Le président d'OpenAI, Greg Brockman, a déclaré que l'entreprise renforçait ses mesures de protection à mesure que ses modèles devenaient plus performants.
« Nous atteignons de nouveaux niveaux de capacité des modèles qui exigent des pratiques plus robustes en matière de formation, d'alignement, de tests de sécurité et de sûreté, de déploiement et de gouvernance », a déclaré Brockman à Wired.
Des employés ont déjà soulevé des préoccupations similaires, notamment Jan Leike, ancien responsable de l'alignement chez OpenAI, qui est parti chez le développeur d'IA rival Anthropic en 2024 après avoir averti que la sécurité avait été « reléguée au second plan » par rapport au développement de produits.
« Construire des machines plus intelligentes que les humains est une entreprise intrinsèquement dangereuse », a averti Leike. « Mais au cours des dernières années, la culture et les processus de sécurité ont été relégués au second plan au profit de produits brillants. »
Boaz Barak, co-responsable du groupe consultatif de sécurité d'OpenAI, a écrit sur X que pour résoudre ce dernier échec, il faudrait « non seulement corriger certains problèmes, mais aussi changer notre culture. »
Ce rapport survient après des mois de changements de direction chez OpenAI.
En avril, le responsable du projet de générateur vidéo Sora d'OpenAI, Bill Peebles, l'ancien directeur des produits et chef scientifique Kevin Weil, et le chef de la technologie des applications d'entreprise Srinivas Narayanan ont quitté l'entreprise.

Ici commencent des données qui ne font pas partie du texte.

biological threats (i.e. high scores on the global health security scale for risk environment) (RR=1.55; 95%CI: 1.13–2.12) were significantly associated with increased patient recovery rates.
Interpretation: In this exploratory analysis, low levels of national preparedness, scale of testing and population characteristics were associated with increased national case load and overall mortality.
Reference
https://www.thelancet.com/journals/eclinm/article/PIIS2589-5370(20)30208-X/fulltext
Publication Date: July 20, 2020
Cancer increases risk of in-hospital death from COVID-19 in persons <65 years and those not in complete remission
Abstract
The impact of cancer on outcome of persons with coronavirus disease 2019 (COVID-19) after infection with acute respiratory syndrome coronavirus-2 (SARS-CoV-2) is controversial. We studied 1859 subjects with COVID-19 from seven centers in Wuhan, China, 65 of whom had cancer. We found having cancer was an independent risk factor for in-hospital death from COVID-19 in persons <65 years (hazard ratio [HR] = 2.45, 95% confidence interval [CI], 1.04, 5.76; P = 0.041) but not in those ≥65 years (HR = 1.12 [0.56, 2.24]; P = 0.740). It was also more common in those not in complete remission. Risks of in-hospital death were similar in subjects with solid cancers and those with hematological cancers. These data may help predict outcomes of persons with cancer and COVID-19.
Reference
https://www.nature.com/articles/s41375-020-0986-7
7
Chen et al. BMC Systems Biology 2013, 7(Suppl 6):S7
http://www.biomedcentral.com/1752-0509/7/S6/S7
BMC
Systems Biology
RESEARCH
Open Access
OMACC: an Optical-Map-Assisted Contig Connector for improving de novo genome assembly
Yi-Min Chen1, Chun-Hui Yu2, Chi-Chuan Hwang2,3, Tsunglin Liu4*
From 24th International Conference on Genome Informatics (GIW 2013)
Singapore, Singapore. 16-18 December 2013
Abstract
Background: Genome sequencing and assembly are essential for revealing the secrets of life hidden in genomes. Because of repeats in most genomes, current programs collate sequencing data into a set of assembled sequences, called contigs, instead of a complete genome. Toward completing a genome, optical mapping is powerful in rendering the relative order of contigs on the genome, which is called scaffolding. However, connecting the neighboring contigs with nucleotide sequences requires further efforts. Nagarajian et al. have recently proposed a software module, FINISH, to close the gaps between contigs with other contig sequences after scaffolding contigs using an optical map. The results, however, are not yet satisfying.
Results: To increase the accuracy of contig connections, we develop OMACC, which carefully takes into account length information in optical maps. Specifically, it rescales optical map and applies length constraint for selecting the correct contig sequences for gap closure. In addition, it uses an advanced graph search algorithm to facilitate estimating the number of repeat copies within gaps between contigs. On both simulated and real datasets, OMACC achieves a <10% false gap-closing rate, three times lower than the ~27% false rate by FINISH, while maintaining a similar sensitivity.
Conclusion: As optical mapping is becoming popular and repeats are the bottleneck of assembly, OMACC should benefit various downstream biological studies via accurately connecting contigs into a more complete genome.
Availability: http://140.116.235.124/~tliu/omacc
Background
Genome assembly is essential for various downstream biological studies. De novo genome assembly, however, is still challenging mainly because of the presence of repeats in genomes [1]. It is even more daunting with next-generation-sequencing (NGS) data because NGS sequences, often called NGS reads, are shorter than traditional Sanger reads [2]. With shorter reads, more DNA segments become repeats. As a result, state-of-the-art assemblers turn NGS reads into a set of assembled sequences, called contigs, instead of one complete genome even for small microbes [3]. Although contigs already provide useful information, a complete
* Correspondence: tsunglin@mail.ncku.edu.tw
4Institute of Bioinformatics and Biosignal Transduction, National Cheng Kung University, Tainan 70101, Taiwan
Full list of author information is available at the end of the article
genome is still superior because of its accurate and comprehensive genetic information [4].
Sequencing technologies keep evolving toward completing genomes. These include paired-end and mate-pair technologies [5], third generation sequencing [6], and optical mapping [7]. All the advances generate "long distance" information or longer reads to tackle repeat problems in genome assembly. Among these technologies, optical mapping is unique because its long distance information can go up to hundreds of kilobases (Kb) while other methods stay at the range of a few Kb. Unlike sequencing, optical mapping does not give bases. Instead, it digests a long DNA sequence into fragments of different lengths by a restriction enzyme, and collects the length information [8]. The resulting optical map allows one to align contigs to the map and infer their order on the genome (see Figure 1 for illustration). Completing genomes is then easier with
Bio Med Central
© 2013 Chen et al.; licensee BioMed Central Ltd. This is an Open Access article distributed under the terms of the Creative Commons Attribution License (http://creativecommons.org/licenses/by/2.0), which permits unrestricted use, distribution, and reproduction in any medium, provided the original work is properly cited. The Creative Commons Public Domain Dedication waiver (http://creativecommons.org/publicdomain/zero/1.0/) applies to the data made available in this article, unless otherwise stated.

Juillet a marqué les départs de la directrice des produits et du commerce Fidji Simo, de la responsable de la sécurité Sandhini Agarwal, du prospectiviste en chef Joshua Achiam et de la responsable de l'éthique de l'IA Chloé Bakalar. Le responsable des systèmes de sécurité Johannes Heidecke est également parti après la fusion par OpenAI de ses équipes de sécurité et de recherche fondamentale.
Plus tôt cette semaine, le directeur de l'exploitation d'OpenAI, Brad Lightcap, a annoncé son départ après huit ans pour lancer une nouvelle entreprise.